Instead of having the kernel mapped into each process and serving syscalls
etc. directly, the KAISER patch changes the kernel interface to an analogue of
what's used in 4G/4G mode. That's to say, it forwards kernel entry via a set
of IDT and syscall trampolines over the TLB flush boundary into what's
effectively a separate kernel address space. The simplified rationale is that
since the region containing the trampolines is small and its contents easily
audited for security issues, this prevents both leakage of useful information
regarding kernel address space layout randomization, and (consequently) the
utilization of speculative kernel information leak vulnerabilities without
(an)other ASLR leak(s).

The proposal at hand amounts to an increase in the footprint of this
``constant function fragment'' to the end that communication between the X
server and its clients wouldn't suffer double TLB flushes. Two distinct means
are proposed: the first is a conservative reimplementation of a subset of
POSIX file descriptor and process management, and UNIX domain sockets; and the
second a simplistic ``shared memory with rendezvous sync'' primitive coupled
with fiddly business in the C library and a legacy fallback.

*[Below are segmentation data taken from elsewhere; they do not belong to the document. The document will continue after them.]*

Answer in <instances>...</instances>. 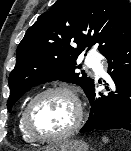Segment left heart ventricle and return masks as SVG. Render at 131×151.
<instances>
[{
    "mask_svg": "<svg viewBox=\"0 0 131 151\" xmlns=\"http://www.w3.org/2000/svg\"><path fill=\"white\" fill-rule=\"evenodd\" d=\"M74 119V105L62 94L39 99L29 114V126L39 136H53L66 130Z\"/></svg>",
    "mask_w": 131,
    "mask_h": 151,
    "instance_id": "obj_1",
    "label": "left heart ventricle"
}]
</instances>
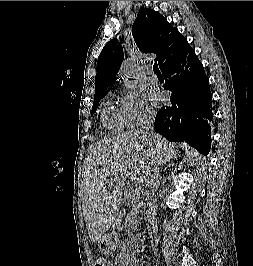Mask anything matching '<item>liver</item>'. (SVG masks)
<instances>
[{"instance_id":"1","label":"liver","mask_w":253,"mask_h":266,"mask_svg":"<svg viewBox=\"0 0 253 266\" xmlns=\"http://www.w3.org/2000/svg\"><path fill=\"white\" fill-rule=\"evenodd\" d=\"M152 145V147H151ZM176 155L160 135L149 142L134 130L92 144L83 173V213L93 242H98L119 216L122 189L129 177L142 183L147 175Z\"/></svg>"}]
</instances>
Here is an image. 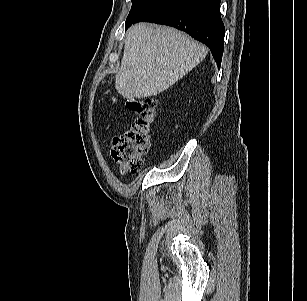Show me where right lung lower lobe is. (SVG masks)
Here are the masks:
<instances>
[{"label": "right lung lower lobe", "instance_id": "1", "mask_svg": "<svg viewBox=\"0 0 307 301\" xmlns=\"http://www.w3.org/2000/svg\"><path fill=\"white\" fill-rule=\"evenodd\" d=\"M165 24L183 30L206 44L220 67L225 27L220 16V0H165L133 23Z\"/></svg>", "mask_w": 307, "mask_h": 301}]
</instances>
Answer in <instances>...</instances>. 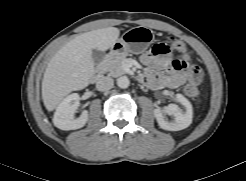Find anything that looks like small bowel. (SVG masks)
I'll return each instance as SVG.
<instances>
[{"mask_svg":"<svg viewBox=\"0 0 246 181\" xmlns=\"http://www.w3.org/2000/svg\"><path fill=\"white\" fill-rule=\"evenodd\" d=\"M140 61L147 68L142 80L150 88H177L190 78L191 59L188 56L173 57L169 51L163 54L151 51L143 54Z\"/></svg>","mask_w":246,"mask_h":181,"instance_id":"c3829d8e","label":"small bowel"}]
</instances>
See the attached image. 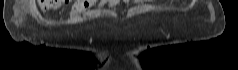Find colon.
<instances>
[{"instance_id":"5ec220e1","label":"colon","mask_w":238,"mask_h":70,"mask_svg":"<svg viewBox=\"0 0 238 70\" xmlns=\"http://www.w3.org/2000/svg\"><path fill=\"white\" fill-rule=\"evenodd\" d=\"M70 0H39V5L42 10H48L58 7L61 3H67Z\"/></svg>"}]
</instances>
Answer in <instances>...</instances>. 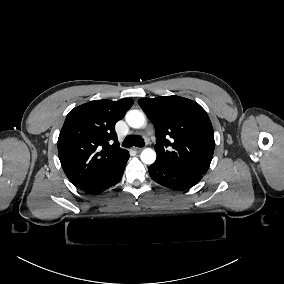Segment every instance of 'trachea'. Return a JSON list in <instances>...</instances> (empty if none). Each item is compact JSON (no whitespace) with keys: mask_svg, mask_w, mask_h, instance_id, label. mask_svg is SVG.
<instances>
[{"mask_svg":"<svg viewBox=\"0 0 284 284\" xmlns=\"http://www.w3.org/2000/svg\"><path fill=\"white\" fill-rule=\"evenodd\" d=\"M124 147H143L144 146V140L141 136L138 135H128L122 144Z\"/></svg>","mask_w":284,"mask_h":284,"instance_id":"obj_1","label":"trachea"}]
</instances>
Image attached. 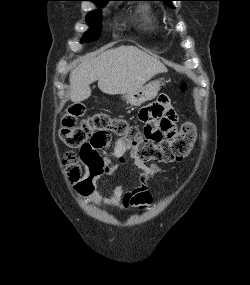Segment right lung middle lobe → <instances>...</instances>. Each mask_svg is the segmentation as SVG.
<instances>
[{
    "mask_svg": "<svg viewBox=\"0 0 250 285\" xmlns=\"http://www.w3.org/2000/svg\"><path fill=\"white\" fill-rule=\"evenodd\" d=\"M106 3H98L99 6H104ZM86 21L90 23V29L84 34L82 37L81 43L85 42H93L97 40L101 34V21L102 17L100 12L93 11L87 14Z\"/></svg>",
    "mask_w": 250,
    "mask_h": 285,
    "instance_id": "obj_1",
    "label": "right lung middle lobe"
}]
</instances>
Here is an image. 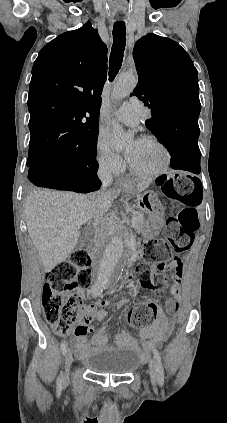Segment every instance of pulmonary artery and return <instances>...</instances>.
Wrapping results in <instances>:
<instances>
[{"label": "pulmonary artery", "instance_id": "obj_1", "mask_svg": "<svg viewBox=\"0 0 227 423\" xmlns=\"http://www.w3.org/2000/svg\"><path fill=\"white\" fill-rule=\"evenodd\" d=\"M115 118L127 126H136L140 120H149V111H138L137 105L132 101L124 102L115 112Z\"/></svg>", "mask_w": 227, "mask_h": 423}]
</instances>
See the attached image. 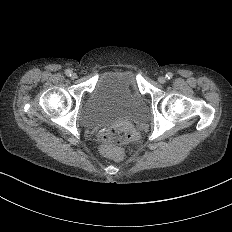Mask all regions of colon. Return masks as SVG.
<instances>
[{"label":"colon","instance_id":"5ec220e1","mask_svg":"<svg viewBox=\"0 0 232 232\" xmlns=\"http://www.w3.org/2000/svg\"><path fill=\"white\" fill-rule=\"evenodd\" d=\"M139 136V128L132 121L113 122L109 129H102L96 134L100 145L121 147L130 144Z\"/></svg>","mask_w":232,"mask_h":232}]
</instances>
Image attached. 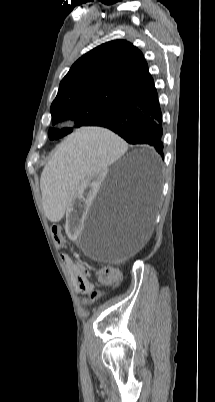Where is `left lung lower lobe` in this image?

Regardless of design particulars, the additional code's presence is justified
by being eventually fully auditable for both KASLR information leaks and
exploitable speculative-execution gadgets. That's to say: its security follows
from limited scope and legions of hungry twentysomethings over however many
years it takes.


DESIGN.

[Imagine a convincing argument here about how UNIX domain sockets require much
of UNIX to operate properly, and how that path from one process to the next
isn't gonna fit in a small enough binary to audit properly. It would be
compatible with POSIX I/O though.]

A rendezvous signaling mechanism would identify senders and recipients by
cookie tied to a thread identity and an address space defined by big-kernel
memory management, rendering it able to switch processes and drop to the big
kernel for scheduling, but little else. Its requirements are first, that user
contexts involved in rendezvous signaling be available to CFF space; second,
that the CFF is able to switch between address spaces without dropping to the
big kernel; third, that communication security is managed by the big kernel in
the form of ahead-of-time checking; and fourth, that a magical unicorn will
take care of multiprocessing details. The rest is left as an exercise for the
reader.

On the downside, a thin mechanism like that would require reimplementation of
UNIX domain sockets in some compatible way, mainly in userspace, and under
similar security demands if it's not to be worse in that regard than the
alternative. It's also guaranteed not to interoperate with any select(2)-like
syscall due to its separation from POSIX; consequently threads receiving data
via that mechanism will only be able to pass it to threads involved in POSIX
I/O using heavyweight syscalls. There's also a bunch of interrupt, timeout,
lifecycle, etc. semantics that're going unexplored here.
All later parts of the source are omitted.